O tema “ENVELHECER” espelha não só a idade cronológica da parcela lgbt+ que sobreviveu ao preconceito da pandemia de HIV-AIDS dos anos 80, sendo exemplo de organização política coletiva no enfrentamento da crise de saúde global, conquistando para toda a humanidade o apressamento de pesquisa científica, medicação e controle da disseminação; mas também, “ENVELHECER” celebrando a vida pessoas trans dessa geração que conquista expectativa de vida maior que a ínfima idade de 35 que era o cenário das décadas anteriores.
De todos os grupos sociais, o alvo preferencial desprezo, nascido no preconceito, é a pequena parcela de pessoas transgero. A proporção de pessoas trans e não binárias na população brasileira é estimada em cerca de 2%, de acordo com estudos da Faculdade de Medicina de Botucatu (FMB/Unesp). Essa porcentagem corresponde a aproximadamente 4 milhões de pessoas, considerando a população adulta do país.

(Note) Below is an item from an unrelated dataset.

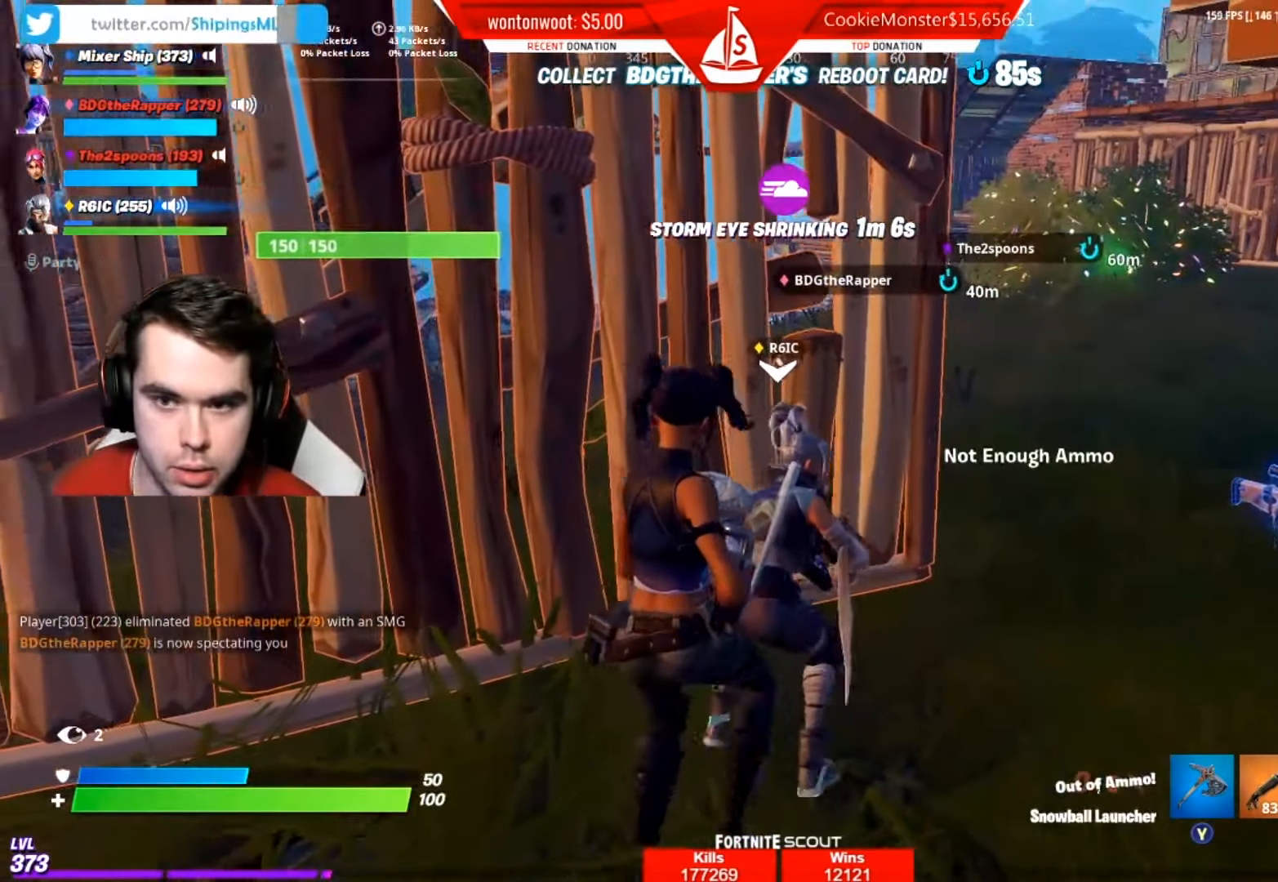
{"buttons": [], "left_stick": "down", "right_stick": "center", "events": [[50, "X", "down"], [100, "left_stick", "center"], [133, "X", "up"], [183, "R1", "down"], [283, "R1", "up"], [333, "X", "down"], [434, "X", "up"], [467, "left_stick", "down"]]}
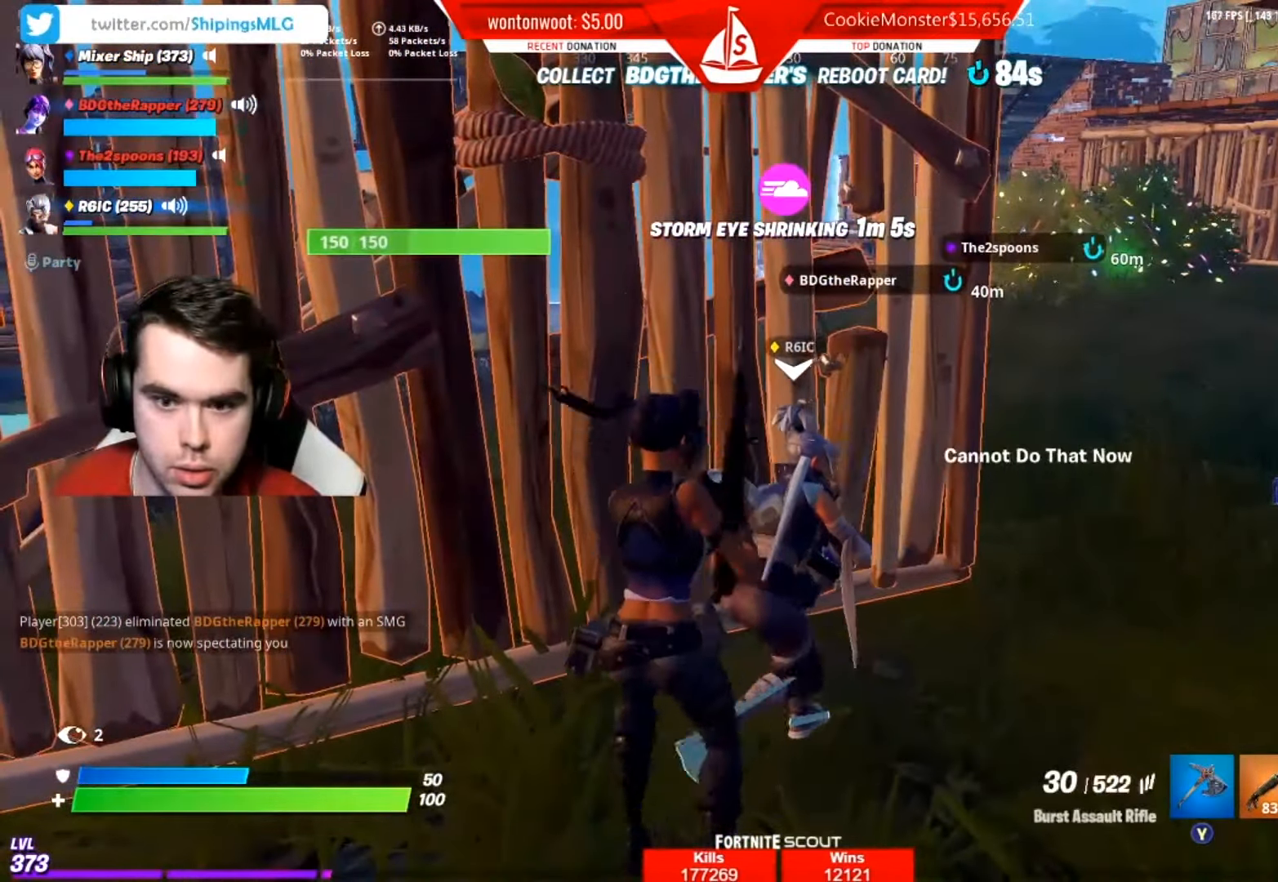
{"buttons": [], "left_stick": "up-left", "right_stick": "center", "events": [[17, "X", "down"], [100, "X", "up"], [217, "right_stick", "up-left"], [384, "A", "down"], [401, "right_stick", "center"], [434, "left_stick", "up-left"], [501, "A", "up"]]}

E mesmo assim, o Brasil continua sendo o país em que mais pessoas trans morrem vítimas da intolerância e preconceito, vítimas do ódio represado em quem (segundo Freud) precisa de análise e autoaceitação. A expectativa de vida dessa população ainda é baixa, com exceções notórias como Rogéria, João Nery, Roberta Close e Nany People reconhecida por ser atriz, humorista e apresentadora brasileira, que celebra 60 anos em 2025 desafiando estatísticas de expectativa de vida de pessoas trans no Brasil, (segundo o CARAS Brasil).
Fundada em 1999, a APOLGBT-SP (Associação da Parada do Orgulho LGBT de São Paulo) é a ONG responsável por organizar a maior Parado do mundo, que gerou nessa edição de 2025 um impacto econômico de R$ 548,5 milhões para a capital paulista, segundo levantamento da Associação Comercial de São Paulo (ACSP). A edição de 2025 foi marcada por avanços nas áreas de acessibilidade e sustentabilidade. Intérpretes de Libras, rampas de acesso, pistas adaptadas e áreas reservadas para pessoas com deficiência foram implementadas em pontos estratégicos da parada. Banheiros adaptados, áreas de descanso e apoio de voluntários também garantiram inclusão durante o evento. As ações foram realizadas em parceria com as Secretarias Estadual e Municipal da Pessoa com Deficiência. Foi uma festa, alegre como deveria ser o sentimento de sermos politicamente ativos nas menores coisas que fazemos.
Quanto à mim, foi um caminho de vida longo o percurso até chegar aqui para traz essa crônica. Sei que minha voz não alcança o mundo que é tão vasto quanto um poema de Drummond, mas se posso ser ouvido ou lido não me furto ao compromisso de promover letramento e inclusão. Porque assim como você, eu também quero um amanhã menos cinza, mais colorido e com mais oportunidades e sonhos.
Baltazar Gonçalves é historiador, mediador de leituras e escritor membro da Academia Francana de Letras.